I’m a Haitian-American young woman who grew up in Brooklyn, New York, and moved to Arlington for work about six years ago when my son was one.
Because of my skin color, people thought I’d like to be in Maryland, since there were more resources out there for black and brown folks, but I hated the suburb life. I’m a city girl. Once I heard a woodpecker and crickets, that’s all it took to get the heck out of there!
I didn’t know anything about Northern Virginia when I moved here. At the time my husband and I were working with a family friend who told us about an apartment in Pentagon City. We went to a high rise, and both felt like, “this is it,” so we signed a lease. At first, I didn’t even realize we had signed a lease in Arlington.
It was a perfect landing spot for our family. We moved with no car, but we were by a metro station, an urgent care, a playground, and a supermarket. It felt like a mini New York City neighborhood to us.
Convenience has played a big part in staying in Arlington. I work in downtown D.C. a lot, and travel for work. Living in the RiverHouse apartments just off South Pentagon Row means I can get home to my family from downtown or the airport in a decent amount of time and not get stuck, or go crazy, in this ridiculous traffic.
South Arlington is super diverse and that is also an attraction for me, as are the parks and variety of options for families and kids. I grew up in New York City where everything costs an arm, leg, and your whole body to get by. There are so many good affordable programs for kids here that were never available for me growing up.
What really sold me on staying was the public-school system here in Arlington. We are lucky to have our son attend one of the best public elementary schools in the entire county, Arlington Traditional School.
Housing affordability is a personal subject for me.
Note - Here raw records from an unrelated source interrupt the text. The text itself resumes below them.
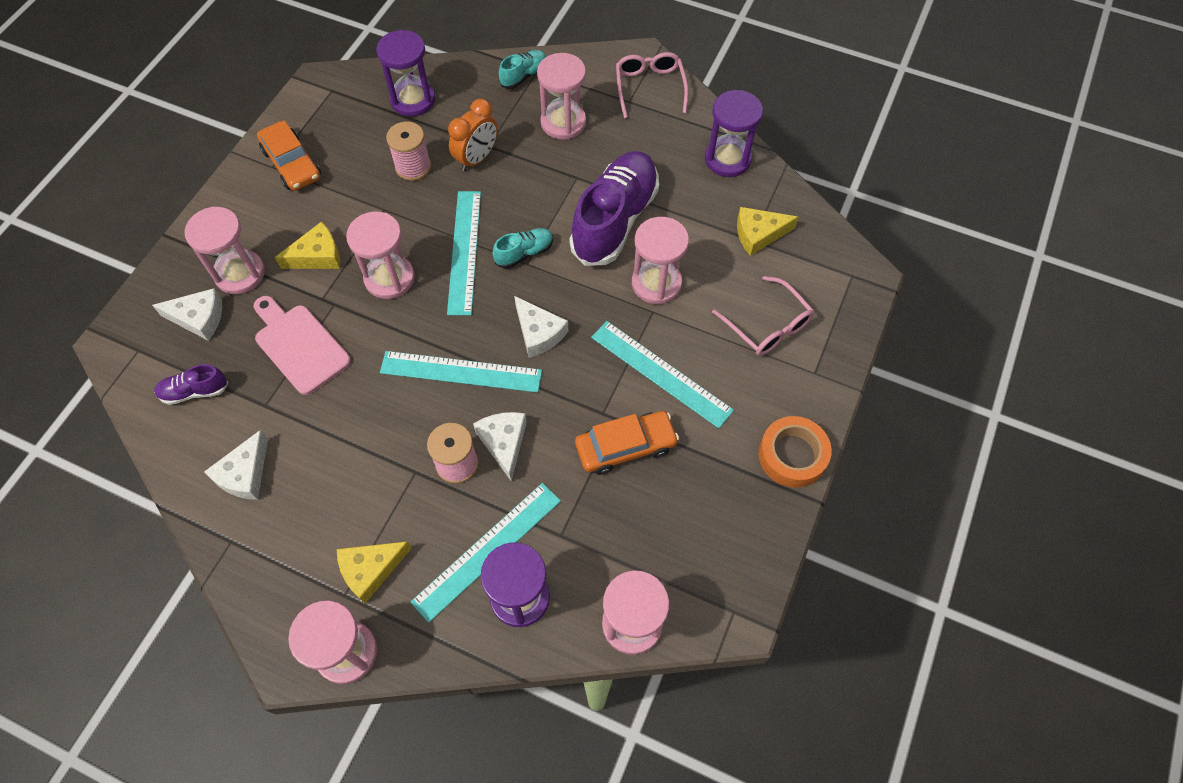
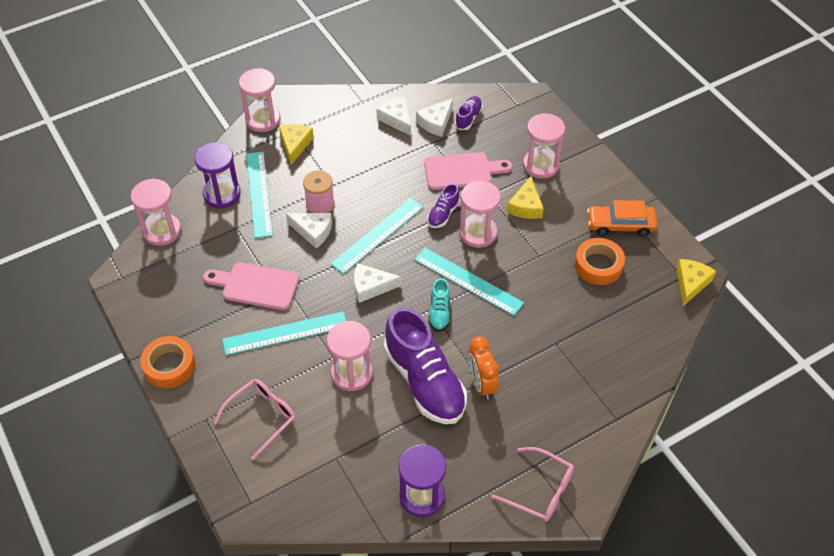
camera: 125 degrees right, 10 degrees down
(199, 318) = (520, 136): white cheese -> white cheese (436, 122)
(363, 157) = (598, 265): none -> orange tape
(383, 326) = (443, 214): none -> purple shoe
(413, 100) = (638, 320): purple hourglass -> none
(413, 167) = (568, 289): pink spool -> none
(477, 159) = (548, 329): orange clock -> orange clock (481, 384)
(524, 76) = (617, 406): turquoise shoe -> none
(563, 122) = (545, 404): pink hourglass -> none
(625, 447) = (256, 286): orange car -> pink cutting board
(758, 234) = (337, 466): yellow cheese -> yellow cheese (691, 283)
(767, 326) = (262, 417): pink glasses -> pink glasses turned 135 degrees clockwise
I love New York, but it swallows your paycheck whole. We had to leave for a better opportunity because even though I had a decent job we struggled with paying rent. In comparison, Arlington was more affordable.
Now it makes sense for me to invest in home ownership, but affordability is a real issue when you’re a first-time home buyer and don’t classify as rich. In North Arlington houses go for a million dollars. Homes less than that are sold in seconds once they’re on the market. I couldn’t match the competition since I didn’t have the “million-dollar bucks” to make an offer. Thankfully, I’m currently working on closing on a home with the help of government loans, but it wasn’t an easy process. There weren’t a lot of options to choose from, and I know I could get a home further out in Virginia, but why get pushed out of a county that would provide a better quality of life for your child?
I love Arlington and it is my home. However, if the housing prices continue to rise, my fear is that it will drive low income and middle-class families further away. I imagine the lack of affordable housing could potentially push out black and brown residents who are doing everything they can to hold on to their homes and not be driven away by developers. That’s why the Alliance for Housing Solutions caught my eye.
For Arlington to continue to be a diverse, vibrant community there needs to be consideration for all people who have called this place home.
As told by Regina (Luzincourt) Eberhart
Arlington for Everyone Campaign Principles
We support an Arlington for Everyone, in which people from all walks of life are welcomed to live and fully participate in our community.
We believe that Arlington is a greater place because of its openness to inclusivity and dedication to social and economic diversity.
We recognize that creating and maintaining a variety of housing options and a commitment to long-term affordability in Arlington is essential to this diversity.